---------- Data to use ----------

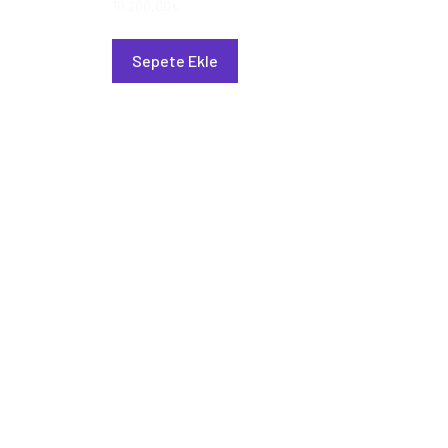
10.200,00
₺
Sepete Ekle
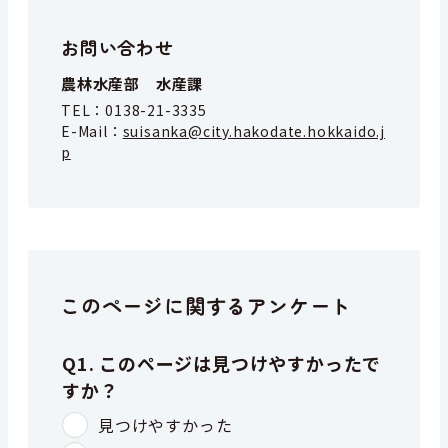
お問い合わせ
農林水産部 水産課
TEL：
0138-21-3335
E-Mail：
suisanka@city.hakodate.hokkaido.j
p
このページに関するアンケート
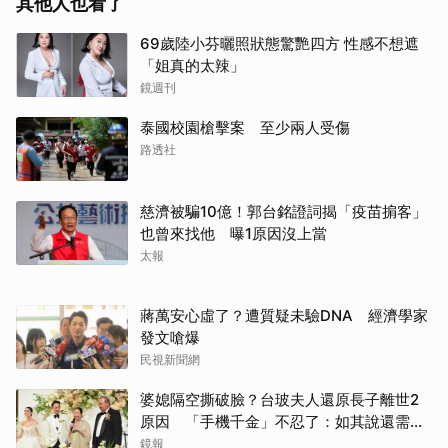
其他人也看了
69歲陸小芬曬照狀態驚艷四方 性感不想遮
「姐真的太辣」
鏡週刊
泰國校園槍擊案 至少兩人受傷
路透社
慈濟被騙10億！郭台銘證詞揭「疫苗掮客」
也曾來找他 曝1原因沒上當
太報
蔣萬安心虛了？遭質疑未驗DNA 經濟學家
發文嗆爆
民視新聞網
婆媳隔空撕破臉？台玻夫人還原長子離世2
原因 「手機千金」不忍了：如其說還需要
離開嗎？
鏡報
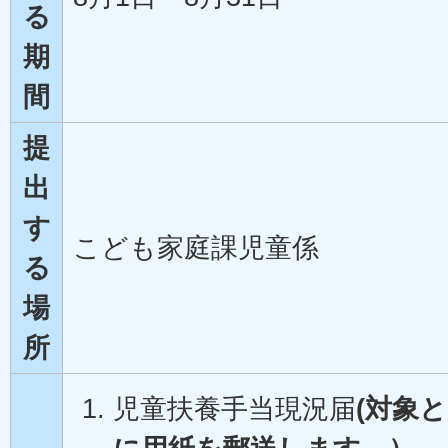
る
期
間
提
出
す
こども家庭課児童係
る
場
所
児童扶養手当現況届
(対象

----------

**Activity:**
Extract every text line from all of the entries above and reproduce each one exactly. Leave the pictures out of your answer.

**Written solution:**
10.200,00
₺
Sepete Ekle
お問い合わせ
農林水産部 水産課
TEL：
0138-21-3335
E-Mail：
suisanka@city.hakodate.hokkaido.j
p
このページに関するアンケート
其他人也看了
69歲陸小芬曬照狀態驚艷四方 性感不想遮
「姐真的太辣」
鏡週刊
泰國校園槍擊案 至少兩人受傷
路透社
慈濟被騙10億！郭台銘證詞揭「疫苗掮客」
也曾來找他 曝1原因沒上當
太報
蔣萬安心虛了？遭質疑未驗DNA 經濟學家
發文嗆爆
民視新聞網
婆媳隔空撕破臉？台玻夫人還原長子離世2
原因 「手機千金」不忍了：如其說還需要
離開嗎？
鏡報
る
期
間
提
出
す
こども家庭課児童係
る
場
所
児童扶養手当現況届
(対象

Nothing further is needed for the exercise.